▶ **Exercise description**
Reproduce without any change the part of the material that opens with the line containing "sub-region: Telemaco Borba" and closes with the line containing "longitude: 54.6882", including both of those lines.

Begin Data

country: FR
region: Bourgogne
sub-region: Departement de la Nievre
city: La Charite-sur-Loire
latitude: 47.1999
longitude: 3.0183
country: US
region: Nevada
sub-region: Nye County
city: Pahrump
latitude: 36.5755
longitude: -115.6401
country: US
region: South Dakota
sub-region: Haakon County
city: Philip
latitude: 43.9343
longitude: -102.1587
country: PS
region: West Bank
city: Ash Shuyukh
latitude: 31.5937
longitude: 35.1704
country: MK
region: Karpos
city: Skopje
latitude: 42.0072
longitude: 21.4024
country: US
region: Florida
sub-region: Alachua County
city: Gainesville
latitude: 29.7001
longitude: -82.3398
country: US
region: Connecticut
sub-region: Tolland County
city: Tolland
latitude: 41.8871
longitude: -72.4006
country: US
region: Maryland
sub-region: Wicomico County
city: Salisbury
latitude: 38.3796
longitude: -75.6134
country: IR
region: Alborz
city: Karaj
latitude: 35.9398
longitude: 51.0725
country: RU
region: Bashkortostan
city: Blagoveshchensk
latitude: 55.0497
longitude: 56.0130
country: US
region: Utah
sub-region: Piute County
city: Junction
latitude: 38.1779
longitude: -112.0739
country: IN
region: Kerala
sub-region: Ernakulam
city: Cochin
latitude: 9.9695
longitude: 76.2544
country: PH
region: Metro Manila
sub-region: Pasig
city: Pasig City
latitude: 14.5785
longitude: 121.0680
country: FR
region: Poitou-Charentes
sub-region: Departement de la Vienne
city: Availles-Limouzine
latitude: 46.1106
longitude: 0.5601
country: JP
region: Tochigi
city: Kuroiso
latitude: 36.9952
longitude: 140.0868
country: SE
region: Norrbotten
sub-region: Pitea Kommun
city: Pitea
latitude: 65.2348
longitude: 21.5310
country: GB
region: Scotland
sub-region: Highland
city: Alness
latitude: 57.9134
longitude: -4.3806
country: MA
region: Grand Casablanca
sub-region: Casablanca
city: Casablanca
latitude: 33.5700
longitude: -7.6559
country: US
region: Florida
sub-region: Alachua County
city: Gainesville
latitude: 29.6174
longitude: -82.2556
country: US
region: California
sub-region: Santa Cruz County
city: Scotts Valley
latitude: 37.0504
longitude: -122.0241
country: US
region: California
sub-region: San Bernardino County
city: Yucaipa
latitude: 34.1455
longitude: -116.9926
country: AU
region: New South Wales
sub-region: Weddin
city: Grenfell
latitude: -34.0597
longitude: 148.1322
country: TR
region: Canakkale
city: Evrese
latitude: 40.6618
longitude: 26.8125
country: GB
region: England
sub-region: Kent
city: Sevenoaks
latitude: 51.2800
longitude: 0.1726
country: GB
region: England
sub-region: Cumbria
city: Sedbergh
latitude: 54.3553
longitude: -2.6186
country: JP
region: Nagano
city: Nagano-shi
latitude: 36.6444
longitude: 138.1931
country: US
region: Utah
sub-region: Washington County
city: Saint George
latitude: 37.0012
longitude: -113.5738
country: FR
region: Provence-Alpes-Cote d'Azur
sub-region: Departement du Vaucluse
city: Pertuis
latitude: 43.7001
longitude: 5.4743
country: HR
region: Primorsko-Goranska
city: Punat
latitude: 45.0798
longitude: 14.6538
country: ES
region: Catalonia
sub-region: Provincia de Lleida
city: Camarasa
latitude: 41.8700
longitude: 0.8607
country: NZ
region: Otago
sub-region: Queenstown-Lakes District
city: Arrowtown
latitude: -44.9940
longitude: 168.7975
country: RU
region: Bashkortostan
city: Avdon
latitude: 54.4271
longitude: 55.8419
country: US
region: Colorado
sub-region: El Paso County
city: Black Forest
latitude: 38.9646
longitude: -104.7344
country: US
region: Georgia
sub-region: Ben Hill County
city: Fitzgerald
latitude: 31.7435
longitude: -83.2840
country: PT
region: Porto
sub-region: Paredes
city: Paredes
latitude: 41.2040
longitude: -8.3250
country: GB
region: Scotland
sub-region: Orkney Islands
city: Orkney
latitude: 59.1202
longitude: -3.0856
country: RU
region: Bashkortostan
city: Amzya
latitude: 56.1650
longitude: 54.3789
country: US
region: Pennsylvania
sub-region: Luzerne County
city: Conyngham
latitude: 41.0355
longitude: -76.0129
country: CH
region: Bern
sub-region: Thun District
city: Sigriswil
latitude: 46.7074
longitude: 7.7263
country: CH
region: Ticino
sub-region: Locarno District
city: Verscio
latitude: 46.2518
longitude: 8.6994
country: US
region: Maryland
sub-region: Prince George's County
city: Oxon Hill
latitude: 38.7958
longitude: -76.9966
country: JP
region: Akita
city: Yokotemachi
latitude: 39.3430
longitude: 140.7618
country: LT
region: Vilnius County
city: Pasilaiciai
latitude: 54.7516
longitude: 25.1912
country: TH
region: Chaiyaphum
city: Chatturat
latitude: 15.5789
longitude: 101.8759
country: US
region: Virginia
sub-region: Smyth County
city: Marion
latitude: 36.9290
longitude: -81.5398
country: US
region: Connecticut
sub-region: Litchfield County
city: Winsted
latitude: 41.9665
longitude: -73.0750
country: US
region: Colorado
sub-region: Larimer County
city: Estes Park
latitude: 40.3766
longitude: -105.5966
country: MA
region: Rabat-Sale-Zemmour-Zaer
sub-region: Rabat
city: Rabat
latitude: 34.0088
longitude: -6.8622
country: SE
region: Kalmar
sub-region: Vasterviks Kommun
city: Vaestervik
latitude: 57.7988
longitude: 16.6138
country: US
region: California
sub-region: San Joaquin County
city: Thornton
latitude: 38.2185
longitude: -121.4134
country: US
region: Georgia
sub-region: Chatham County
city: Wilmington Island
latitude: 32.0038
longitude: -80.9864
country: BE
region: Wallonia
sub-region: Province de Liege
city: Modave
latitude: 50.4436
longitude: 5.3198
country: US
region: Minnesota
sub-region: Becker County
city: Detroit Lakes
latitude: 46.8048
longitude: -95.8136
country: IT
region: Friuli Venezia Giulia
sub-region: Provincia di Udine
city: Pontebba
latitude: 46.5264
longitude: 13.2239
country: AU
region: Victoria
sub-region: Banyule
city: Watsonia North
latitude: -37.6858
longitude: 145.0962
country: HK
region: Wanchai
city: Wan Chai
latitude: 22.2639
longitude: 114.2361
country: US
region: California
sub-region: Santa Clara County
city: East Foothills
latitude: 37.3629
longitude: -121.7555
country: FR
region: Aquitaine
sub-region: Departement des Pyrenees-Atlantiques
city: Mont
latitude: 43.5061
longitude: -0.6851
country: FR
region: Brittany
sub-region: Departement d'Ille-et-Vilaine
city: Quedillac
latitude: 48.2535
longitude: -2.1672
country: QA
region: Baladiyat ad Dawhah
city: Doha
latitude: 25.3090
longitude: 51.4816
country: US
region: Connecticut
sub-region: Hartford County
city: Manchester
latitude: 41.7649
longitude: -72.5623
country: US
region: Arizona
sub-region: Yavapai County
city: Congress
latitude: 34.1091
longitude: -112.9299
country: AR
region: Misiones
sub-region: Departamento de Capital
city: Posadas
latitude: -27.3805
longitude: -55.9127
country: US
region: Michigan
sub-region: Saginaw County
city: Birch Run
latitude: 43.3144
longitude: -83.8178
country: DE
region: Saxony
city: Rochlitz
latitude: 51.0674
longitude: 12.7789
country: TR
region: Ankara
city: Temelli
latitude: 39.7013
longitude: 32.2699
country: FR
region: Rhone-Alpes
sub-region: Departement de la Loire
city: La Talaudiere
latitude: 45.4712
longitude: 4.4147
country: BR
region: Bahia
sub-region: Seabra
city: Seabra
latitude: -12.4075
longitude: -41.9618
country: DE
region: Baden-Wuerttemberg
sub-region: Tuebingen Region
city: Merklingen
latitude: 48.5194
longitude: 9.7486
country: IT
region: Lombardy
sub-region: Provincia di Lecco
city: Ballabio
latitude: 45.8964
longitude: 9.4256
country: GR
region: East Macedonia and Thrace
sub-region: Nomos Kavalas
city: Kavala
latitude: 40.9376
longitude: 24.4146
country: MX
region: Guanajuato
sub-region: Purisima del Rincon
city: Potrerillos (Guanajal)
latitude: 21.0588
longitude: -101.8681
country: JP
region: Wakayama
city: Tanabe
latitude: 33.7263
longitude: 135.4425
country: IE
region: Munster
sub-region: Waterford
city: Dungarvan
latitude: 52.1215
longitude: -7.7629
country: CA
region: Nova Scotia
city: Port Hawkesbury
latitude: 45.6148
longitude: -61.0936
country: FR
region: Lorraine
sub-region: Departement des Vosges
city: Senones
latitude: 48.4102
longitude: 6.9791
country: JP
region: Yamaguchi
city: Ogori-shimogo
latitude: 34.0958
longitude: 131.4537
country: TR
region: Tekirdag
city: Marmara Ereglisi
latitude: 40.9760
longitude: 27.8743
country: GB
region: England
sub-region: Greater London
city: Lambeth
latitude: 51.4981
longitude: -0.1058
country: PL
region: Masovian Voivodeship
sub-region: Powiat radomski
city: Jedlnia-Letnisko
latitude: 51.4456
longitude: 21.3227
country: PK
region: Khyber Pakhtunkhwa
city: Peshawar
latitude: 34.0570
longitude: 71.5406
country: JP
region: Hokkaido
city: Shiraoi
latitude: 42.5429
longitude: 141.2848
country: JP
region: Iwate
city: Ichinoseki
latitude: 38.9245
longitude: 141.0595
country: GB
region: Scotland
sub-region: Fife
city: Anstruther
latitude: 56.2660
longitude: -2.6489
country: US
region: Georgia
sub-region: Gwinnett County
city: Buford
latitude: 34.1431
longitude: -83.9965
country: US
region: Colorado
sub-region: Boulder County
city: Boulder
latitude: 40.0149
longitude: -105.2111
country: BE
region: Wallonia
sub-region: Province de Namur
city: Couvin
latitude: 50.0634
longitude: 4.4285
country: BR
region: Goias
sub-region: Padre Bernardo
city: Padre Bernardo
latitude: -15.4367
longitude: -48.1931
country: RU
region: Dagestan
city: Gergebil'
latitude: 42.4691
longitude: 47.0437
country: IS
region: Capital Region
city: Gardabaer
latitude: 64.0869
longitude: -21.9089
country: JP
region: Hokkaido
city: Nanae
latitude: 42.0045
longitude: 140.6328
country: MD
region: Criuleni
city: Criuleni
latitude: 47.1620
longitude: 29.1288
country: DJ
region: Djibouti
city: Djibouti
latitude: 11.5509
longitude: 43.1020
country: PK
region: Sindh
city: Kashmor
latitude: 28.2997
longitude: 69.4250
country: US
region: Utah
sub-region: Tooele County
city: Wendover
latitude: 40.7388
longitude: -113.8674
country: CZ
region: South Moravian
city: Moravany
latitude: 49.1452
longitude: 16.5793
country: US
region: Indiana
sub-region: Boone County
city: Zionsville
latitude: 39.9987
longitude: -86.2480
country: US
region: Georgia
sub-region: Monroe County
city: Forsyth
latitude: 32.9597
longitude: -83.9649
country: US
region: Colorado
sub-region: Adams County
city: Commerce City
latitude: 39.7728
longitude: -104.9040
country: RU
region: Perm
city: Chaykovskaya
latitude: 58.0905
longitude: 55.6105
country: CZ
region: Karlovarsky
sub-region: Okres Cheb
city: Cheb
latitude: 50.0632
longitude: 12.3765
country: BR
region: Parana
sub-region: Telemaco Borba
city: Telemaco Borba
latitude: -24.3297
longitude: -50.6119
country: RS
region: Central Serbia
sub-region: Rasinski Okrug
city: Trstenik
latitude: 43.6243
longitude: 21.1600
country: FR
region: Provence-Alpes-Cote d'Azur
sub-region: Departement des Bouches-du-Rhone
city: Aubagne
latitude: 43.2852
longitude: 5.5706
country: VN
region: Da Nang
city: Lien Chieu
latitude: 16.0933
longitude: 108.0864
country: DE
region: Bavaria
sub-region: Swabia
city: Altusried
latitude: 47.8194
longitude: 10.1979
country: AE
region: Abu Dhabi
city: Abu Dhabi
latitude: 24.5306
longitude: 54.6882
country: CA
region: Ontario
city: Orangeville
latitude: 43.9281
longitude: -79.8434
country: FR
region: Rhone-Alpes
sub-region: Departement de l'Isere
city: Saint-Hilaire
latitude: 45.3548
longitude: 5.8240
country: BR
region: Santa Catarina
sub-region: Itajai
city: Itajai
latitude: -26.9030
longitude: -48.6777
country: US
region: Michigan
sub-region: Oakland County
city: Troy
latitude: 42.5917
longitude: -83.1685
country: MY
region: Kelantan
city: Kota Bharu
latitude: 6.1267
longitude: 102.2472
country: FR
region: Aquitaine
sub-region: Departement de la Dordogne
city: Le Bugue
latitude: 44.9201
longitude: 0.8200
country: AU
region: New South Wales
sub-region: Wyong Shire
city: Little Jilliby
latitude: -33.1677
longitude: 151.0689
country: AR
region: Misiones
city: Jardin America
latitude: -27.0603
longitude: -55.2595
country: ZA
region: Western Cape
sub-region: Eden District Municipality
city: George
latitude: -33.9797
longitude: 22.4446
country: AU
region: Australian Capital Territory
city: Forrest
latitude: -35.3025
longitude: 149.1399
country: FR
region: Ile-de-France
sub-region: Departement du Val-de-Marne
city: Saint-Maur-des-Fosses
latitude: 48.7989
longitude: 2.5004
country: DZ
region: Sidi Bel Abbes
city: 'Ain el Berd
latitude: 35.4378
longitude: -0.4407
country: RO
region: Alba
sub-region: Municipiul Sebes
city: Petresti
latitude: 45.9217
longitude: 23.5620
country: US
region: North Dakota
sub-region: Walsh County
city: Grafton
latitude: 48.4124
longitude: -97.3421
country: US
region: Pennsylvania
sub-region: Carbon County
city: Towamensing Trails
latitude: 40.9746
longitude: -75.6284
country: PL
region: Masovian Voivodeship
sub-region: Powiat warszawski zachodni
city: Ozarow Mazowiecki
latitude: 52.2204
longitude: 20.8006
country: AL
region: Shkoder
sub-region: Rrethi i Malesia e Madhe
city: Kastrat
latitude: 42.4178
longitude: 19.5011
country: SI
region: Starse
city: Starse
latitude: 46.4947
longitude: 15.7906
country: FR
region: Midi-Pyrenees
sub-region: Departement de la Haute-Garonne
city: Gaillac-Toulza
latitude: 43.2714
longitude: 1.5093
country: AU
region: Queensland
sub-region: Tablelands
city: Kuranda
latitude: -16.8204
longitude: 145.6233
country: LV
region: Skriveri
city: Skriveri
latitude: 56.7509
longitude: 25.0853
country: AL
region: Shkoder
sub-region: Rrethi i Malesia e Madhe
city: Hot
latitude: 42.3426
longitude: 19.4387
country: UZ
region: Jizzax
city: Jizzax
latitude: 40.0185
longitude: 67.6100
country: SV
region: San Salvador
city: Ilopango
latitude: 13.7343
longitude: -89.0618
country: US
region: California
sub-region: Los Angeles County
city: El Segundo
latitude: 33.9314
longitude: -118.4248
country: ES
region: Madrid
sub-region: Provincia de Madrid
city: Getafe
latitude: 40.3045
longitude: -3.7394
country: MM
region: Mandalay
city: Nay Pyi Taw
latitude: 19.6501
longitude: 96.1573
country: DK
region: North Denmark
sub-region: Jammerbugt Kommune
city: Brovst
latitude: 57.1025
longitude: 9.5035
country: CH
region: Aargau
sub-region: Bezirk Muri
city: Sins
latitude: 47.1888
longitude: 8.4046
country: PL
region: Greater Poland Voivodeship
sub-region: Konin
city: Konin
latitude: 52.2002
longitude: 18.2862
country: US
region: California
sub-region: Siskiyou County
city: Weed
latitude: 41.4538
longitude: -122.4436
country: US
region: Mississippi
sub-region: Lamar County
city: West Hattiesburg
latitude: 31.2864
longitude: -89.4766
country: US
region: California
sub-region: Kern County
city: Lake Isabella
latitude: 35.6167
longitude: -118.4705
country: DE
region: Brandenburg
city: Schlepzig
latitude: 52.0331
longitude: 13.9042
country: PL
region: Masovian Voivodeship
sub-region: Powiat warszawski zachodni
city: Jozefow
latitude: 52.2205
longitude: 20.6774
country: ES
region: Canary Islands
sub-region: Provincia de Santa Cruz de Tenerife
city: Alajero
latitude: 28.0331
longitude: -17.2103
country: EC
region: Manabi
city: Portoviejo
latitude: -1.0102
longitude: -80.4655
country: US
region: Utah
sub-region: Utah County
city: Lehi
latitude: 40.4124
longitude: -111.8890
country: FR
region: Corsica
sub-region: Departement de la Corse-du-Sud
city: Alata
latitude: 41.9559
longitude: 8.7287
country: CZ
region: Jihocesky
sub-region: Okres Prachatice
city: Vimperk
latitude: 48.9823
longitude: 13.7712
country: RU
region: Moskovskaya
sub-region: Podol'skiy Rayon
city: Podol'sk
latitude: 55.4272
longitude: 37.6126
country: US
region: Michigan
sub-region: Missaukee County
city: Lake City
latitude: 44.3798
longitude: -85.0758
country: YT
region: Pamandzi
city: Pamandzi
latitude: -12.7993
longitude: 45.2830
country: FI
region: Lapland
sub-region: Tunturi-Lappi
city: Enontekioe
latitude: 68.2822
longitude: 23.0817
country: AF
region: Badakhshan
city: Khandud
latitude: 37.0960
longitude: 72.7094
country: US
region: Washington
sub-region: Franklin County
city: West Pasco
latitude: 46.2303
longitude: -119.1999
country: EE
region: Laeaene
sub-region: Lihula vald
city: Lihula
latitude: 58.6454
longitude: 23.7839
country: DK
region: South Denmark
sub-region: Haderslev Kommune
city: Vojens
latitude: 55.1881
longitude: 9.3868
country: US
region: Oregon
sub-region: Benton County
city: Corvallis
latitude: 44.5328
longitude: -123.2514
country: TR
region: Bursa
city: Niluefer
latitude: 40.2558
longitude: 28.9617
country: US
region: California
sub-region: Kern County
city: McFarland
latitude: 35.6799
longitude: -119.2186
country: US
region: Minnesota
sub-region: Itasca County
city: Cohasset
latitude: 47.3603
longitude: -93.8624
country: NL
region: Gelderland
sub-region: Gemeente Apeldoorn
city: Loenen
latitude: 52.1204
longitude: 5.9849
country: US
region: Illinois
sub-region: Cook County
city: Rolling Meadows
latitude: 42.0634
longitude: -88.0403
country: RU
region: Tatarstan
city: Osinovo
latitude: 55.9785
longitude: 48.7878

End Data

▶ **Complete response**
sub-region: Telemaco Borba
city: Telemaco Borba
latitude: -24.3297
longitude: -50.6119
country: RS
region: Central Serbia
sub-region: Rasinski Okrug
city: Trstenik
latitude: 43.6243
longitude: 21.1600
country: FR
region: Provence-Alpes-Cote d'Azur
sub-region: Departement des Bouches-du-Rhone
city: Aubagne
latitude: 43.2852
longitude: 5.5706
country: VN
region: Da Nang
city: Lien Chieu
latitude: 16.0933
longitude: 108.0864
country: DE
region: Bavaria
sub-region: Swabia
city: Altusried
latitude: 47.8194
longitude: 10.1979
country: AE
region: Abu Dhabi
city: Abu Dhabi
latitude: 24.5306
longitude: 54.6882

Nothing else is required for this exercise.